Se ti presenti come un duo Synth Punk hai un vantaggio immediato: chi schiaccia play si prepara al peggio. Se poi ci metti il carico e ti auto-definisci usando termini come deumanizzazione e orrorifico, che il correttore di word non apprezza (come il vocabolario della lingua italiana, del resto), la voglia di schiacciare play quasi passa…
Ma con tutto quello che ci pagano il play tocca pigiarlo, e la strategia di marketing di questi toscani va a segno. Il “peggio” è molto distante e, nel suo insieme, la proposta artistica dei Porco Rosso risulta poco orrorofica, qualsiasi cosa voglia poi dire.

Spero che nessuno si offenda se dico che di “sovversivo a le masse” (cit.) questi ragazzi hanno ben poco da offrire. Sorrido, anzichenò, a sentirli inneggiare ai maiali capitalisti, ed altre amenità del genere, non esattamente avanguardistiche. Melodie pressoché assenti, come da contratto, ma nemmeno me le aspettavo a essere sinceri. Non posso, però, non apprezzare l’uso dello strumento elettronico, che qualcuno associa ormai alla musica vera, che è ciò che in definitiva interessa davvero ai nostri (migliaia e migliaia) di lettori.

I 10 brani contenuti nella proposta artistica dei Porco Rosso hanno un denominatore comune, ossia un certo fascino. Non è per nulla facile fare musica elettronica, al contrario di ciò che pensano tutti quelli che ne parlano superficialmente, malcelando un certo disprezzo (benché remoto). Io sono tra questi, laddove non si fosse capito, ma ci ho provato, un tempo, e so che la scelta dei suoni è difficile tanto quanto nella musica vera, e individuare una propria impronta digitale (sonora) è maledettamente complicato. In questo caso l’impronta c’è, e funziona, nonostante le basi percussionistiche da vic 20 e i testi che vanno sul sovversivo sicuro con riferimenti ai classici sempreverdi della letteratura aulica, come la condanna al bunga bunga. Ho scovato anche tracce di Hammond, qui e là, ma forse il riferimento al Bunga al quadrato di cui sopra mi ha narcotizzato.

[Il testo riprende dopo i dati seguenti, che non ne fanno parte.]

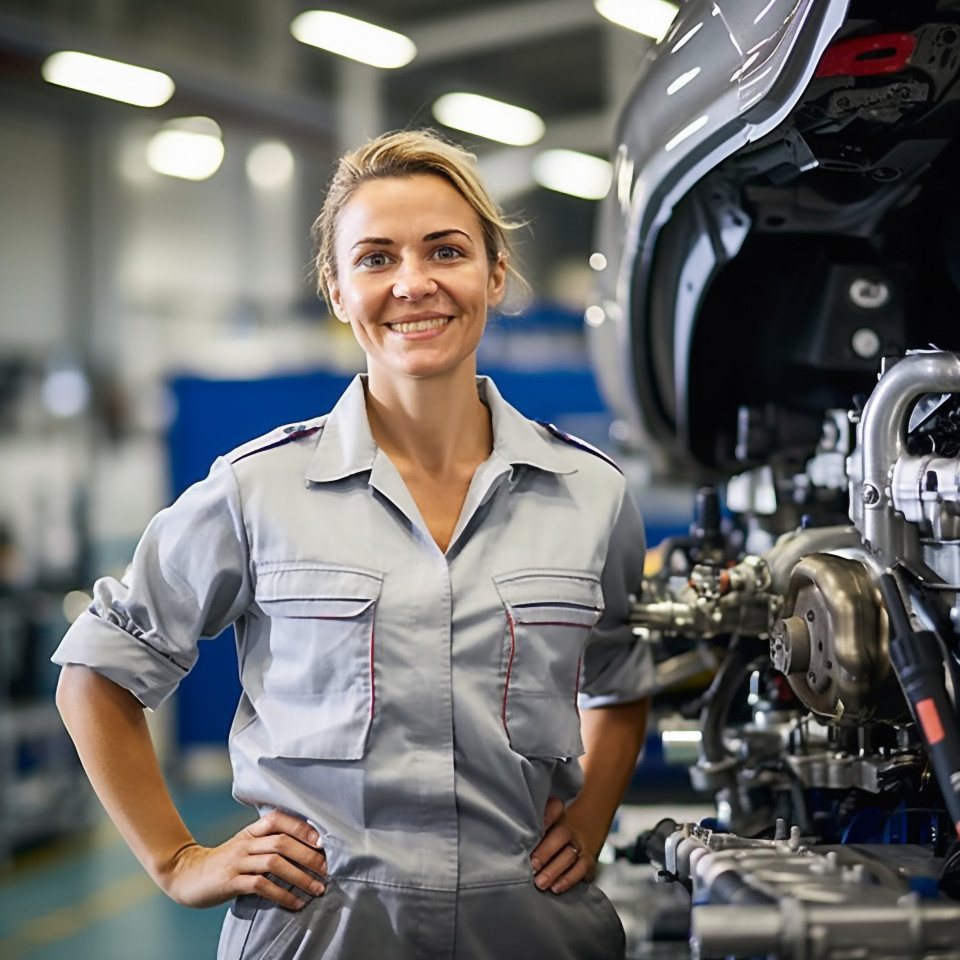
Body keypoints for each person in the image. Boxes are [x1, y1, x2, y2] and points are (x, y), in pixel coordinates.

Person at [53, 129, 653, 960]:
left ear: (495, 274)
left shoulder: (591, 493)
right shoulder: (255, 489)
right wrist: (178, 859)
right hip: (321, 930)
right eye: (376, 258)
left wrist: (589, 821)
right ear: (337, 290)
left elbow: (621, 681)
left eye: (446, 250)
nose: (414, 283)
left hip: (533, 928)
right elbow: (97, 671)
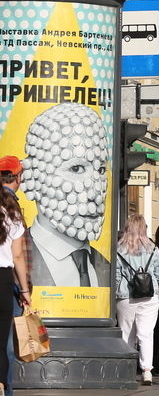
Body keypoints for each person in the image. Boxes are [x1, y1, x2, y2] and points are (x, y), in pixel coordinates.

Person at [23, 103, 110, 288]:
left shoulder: (106, 268)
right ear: (31, 176)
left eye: (101, 170)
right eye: (76, 168)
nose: (95, 193)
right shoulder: (15, 262)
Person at [115, 213, 159, 385]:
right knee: (146, 333)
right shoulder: (153, 248)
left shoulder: (119, 249)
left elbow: (116, 276)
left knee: (126, 333)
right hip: (149, 296)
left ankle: (127, 369)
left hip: (125, 296)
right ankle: (146, 371)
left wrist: (113, 295)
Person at [0, 171, 33, 396]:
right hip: (2, 279)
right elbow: (19, 256)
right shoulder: (11, 213)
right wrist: (24, 290)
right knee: (2, 344)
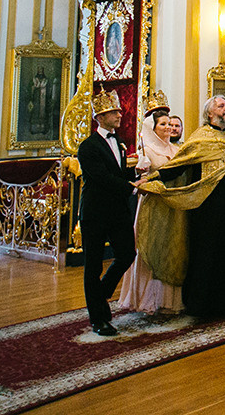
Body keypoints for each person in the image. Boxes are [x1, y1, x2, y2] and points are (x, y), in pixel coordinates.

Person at [135, 95, 225, 319]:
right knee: (207, 253)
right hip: (207, 209)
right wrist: (153, 179)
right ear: (210, 113)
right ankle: (203, 306)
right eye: (221, 106)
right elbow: (179, 165)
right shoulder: (200, 138)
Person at [77, 90, 137, 336]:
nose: (120, 115)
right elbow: (101, 177)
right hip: (95, 212)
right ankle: (98, 319)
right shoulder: (88, 147)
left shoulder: (120, 142)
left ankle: (99, 296)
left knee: (127, 254)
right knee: (93, 265)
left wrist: (137, 173)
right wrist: (132, 188)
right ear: (100, 117)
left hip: (118, 210)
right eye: (114, 112)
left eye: (119, 111)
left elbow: (119, 173)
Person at [118, 100, 182, 314]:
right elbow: (141, 180)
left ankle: (170, 299)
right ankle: (149, 298)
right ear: (152, 128)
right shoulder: (147, 151)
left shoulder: (176, 149)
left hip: (173, 206)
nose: (168, 128)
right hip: (153, 206)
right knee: (151, 249)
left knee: (171, 248)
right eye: (163, 124)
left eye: (170, 124)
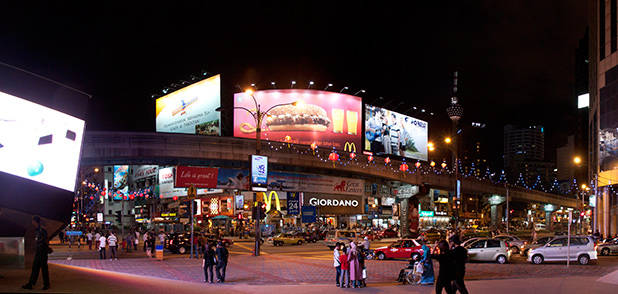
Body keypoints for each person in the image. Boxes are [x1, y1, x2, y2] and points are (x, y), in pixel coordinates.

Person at [22, 216, 50, 290]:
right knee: (35, 268)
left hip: (42, 251)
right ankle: (31, 284)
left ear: (35, 221)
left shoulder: (41, 230)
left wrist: (42, 247)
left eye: (33, 221)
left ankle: (46, 284)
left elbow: (44, 240)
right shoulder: (38, 229)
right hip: (39, 251)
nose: (32, 222)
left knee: (43, 268)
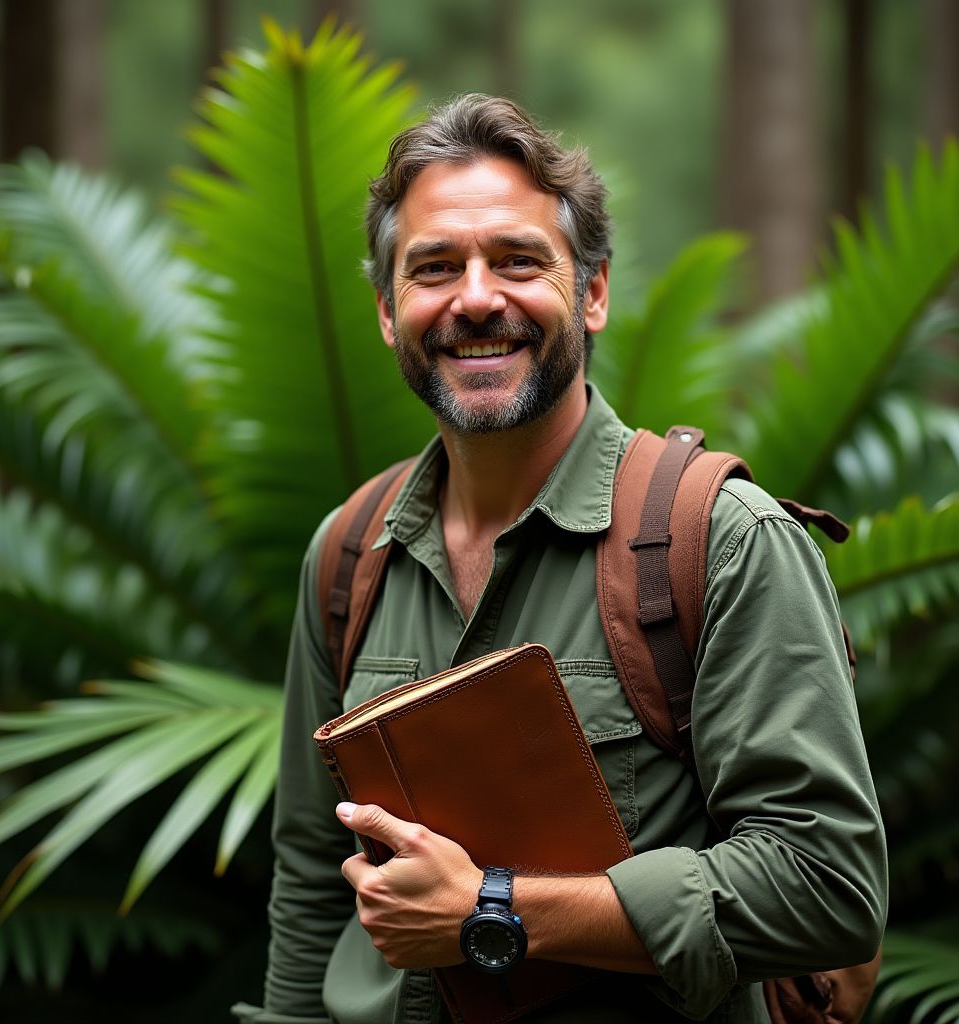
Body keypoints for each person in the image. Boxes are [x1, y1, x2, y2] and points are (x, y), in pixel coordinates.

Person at [233, 94, 887, 1024]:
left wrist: (492, 910)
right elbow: (309, 880)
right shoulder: (347, 553)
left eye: (517, 261)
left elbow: (828, 884)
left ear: (593, 291)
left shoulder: (721, 539)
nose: (475, 298)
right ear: (389, 311)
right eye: (434, 268)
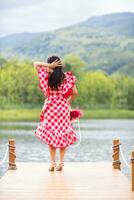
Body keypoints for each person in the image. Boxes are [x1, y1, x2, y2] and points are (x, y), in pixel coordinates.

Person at [33, 56, 78, 171]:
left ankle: (52, 164)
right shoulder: (67, 77)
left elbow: (35, 63)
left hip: (50, 107)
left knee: (51, 135)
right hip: (63, 107)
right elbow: (75, 93)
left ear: (51, 64)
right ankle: (61, 163)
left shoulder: (46, 75)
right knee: (63, 134)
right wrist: (67, 101)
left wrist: (49, 66)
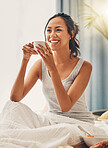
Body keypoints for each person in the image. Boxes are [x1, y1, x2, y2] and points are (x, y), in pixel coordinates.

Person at [10, 12, 94, 124]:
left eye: (58, 30)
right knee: (11, 107)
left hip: (77, 122)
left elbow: (65, 107)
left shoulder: (84, 67)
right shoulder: (40, 65)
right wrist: (25, 60)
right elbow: (15, 97)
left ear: (71, 34)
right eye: (49, 30)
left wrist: (52, 69)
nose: (52, 35)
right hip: (53, 120)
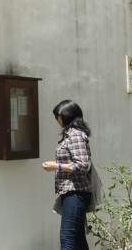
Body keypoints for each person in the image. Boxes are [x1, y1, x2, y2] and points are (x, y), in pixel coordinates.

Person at [42, 100, 93, 250]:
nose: (58, 120)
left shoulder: (75, 135)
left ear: (67, 115)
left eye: (59, 116)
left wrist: (56, 166)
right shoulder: (69, 134)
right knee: (76, 237)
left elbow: (83, 164)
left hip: (76, 192)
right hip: (70, 191)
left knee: (67, 237)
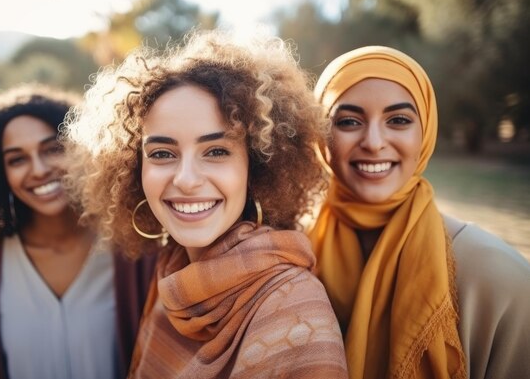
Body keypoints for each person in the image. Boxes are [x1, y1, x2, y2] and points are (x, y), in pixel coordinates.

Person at [63, 30, 349, 378]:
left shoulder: (293, 310)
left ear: (256, 166)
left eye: (216, 151)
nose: (185, 179)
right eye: (162, 153)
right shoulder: (172, 273)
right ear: (135, 170)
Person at [308, 45, 530, 379]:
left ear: (424, 131)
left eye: (398, 120)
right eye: (349, 121)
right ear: (321, 136)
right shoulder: (292, 255)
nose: (373, 141)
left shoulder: (498, 280)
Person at [0, 84, 155, 379]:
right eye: (17, 159)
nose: (38, 169)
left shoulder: (133, 247)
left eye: (53, 149)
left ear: (80, 149)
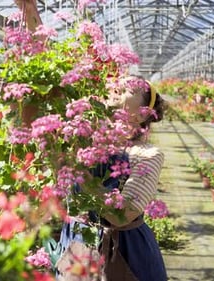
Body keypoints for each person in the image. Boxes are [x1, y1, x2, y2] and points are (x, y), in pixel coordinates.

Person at [55, 76, 168, 281]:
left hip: (122, 253)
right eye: (115, 84)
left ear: (142, 114)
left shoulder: (146, 154)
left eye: (127, 88)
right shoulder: (82, 142)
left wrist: (84, 178)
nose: (115, 89)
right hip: (76, 242)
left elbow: (122, 215)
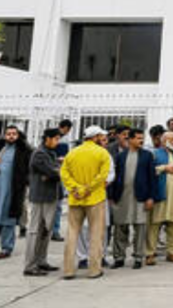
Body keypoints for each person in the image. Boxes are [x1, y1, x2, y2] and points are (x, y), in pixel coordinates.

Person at [60, 126, 112, 280]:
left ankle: (68, 270)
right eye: (100, 136)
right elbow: (103, 176)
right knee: (96, 233)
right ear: (95, 137)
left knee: (72, 233)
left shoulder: (72, 153)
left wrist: (75, 188)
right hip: (95, 198)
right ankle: (94, 269)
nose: (102, 139)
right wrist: (87, 188)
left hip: (75, 198)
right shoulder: (102, 153)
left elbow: (64, 173)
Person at [110, 128, 155, 269]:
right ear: (129, 139)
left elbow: (152, 178)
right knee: (120, 228)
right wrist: (111, 196)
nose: (141, 140)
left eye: (142, 138)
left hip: (140, 197)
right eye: (138, 138)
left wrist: (150, 197)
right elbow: (114, 176)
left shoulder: (147, 156)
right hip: (122, 197)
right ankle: (119, 257)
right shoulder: (120, 156)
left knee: (140, 227)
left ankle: (138, 257)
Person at [0, 125, 30, 259]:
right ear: (4, 135)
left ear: (18, 135)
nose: (11, 136)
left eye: (14, 134)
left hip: (13, 190)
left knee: (8, 219)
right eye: (8, 134)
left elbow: (28, 169)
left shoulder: (24, 150)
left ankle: (6, 248)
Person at [23, 128, 63, 276]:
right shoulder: (39, 154)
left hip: (50, 196)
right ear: (47, 139)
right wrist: (56, 171)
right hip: (40, 197)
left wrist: (55, 170)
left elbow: (53, 172)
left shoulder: (50, 154)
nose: (57, 142)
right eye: (56, 139)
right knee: (35, 231)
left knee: (46, 231)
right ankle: (30, 265)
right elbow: (53, 172)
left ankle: (41, 261)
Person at [147, 131, 173, 265]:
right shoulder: (154, 154)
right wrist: (164, 168)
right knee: (154, 225)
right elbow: (149, 170)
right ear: (164, 141)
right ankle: (149, 253)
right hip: (160, 195)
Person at [51, 119, 74, 242]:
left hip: (54, 173)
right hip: (59, 172)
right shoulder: (62, 139)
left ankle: (50, 230)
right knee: (57, 205)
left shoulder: (52, 137)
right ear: (66, 128)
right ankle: (54, 230)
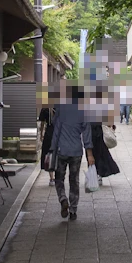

Lo sto mettendo nero digitale su bianco digitale, ma a me pezzi come “Profondo Rosso”, o “Metraton” piacciono un bel po’, e il riferimento alle Tshirt dei Bauhaus ancora di più. Altri gruppi che violentano questo genere, poi, li terrebbero lunghi eterni, invece i Rosso Porco sono discreti, e tolgono presto il disturbo. Non più di 2\3 minuti e i brani finiscono, spesso senza preavviso, altro punto a favore. Ne “il Traviatore”, non rovinata del tutto dal testo, c’è anche un buon tentativo di cambio di intenzione ritmica, con l’effettone vocale a fare da conduttore, sempre senza esagerare col chilometraggio.
Non arrivo mai a pigiare il rewind, per la cronaca, ma la voglia (lontana), quasi ci sarebbe. Io questo lo chiamo miracolo, altri “colleghi” potrebbero addirittura etichettarlo come bravura.

Finito l’ascolto mi assale un dubbio, che diventa presto consapevolezza. Per temi trattati, gergo e scenari dipinti, questi signori sono cresciuti a pane, nutella e Ken-shiro. E’ bello scoprire di avere dei fratelli in toscana.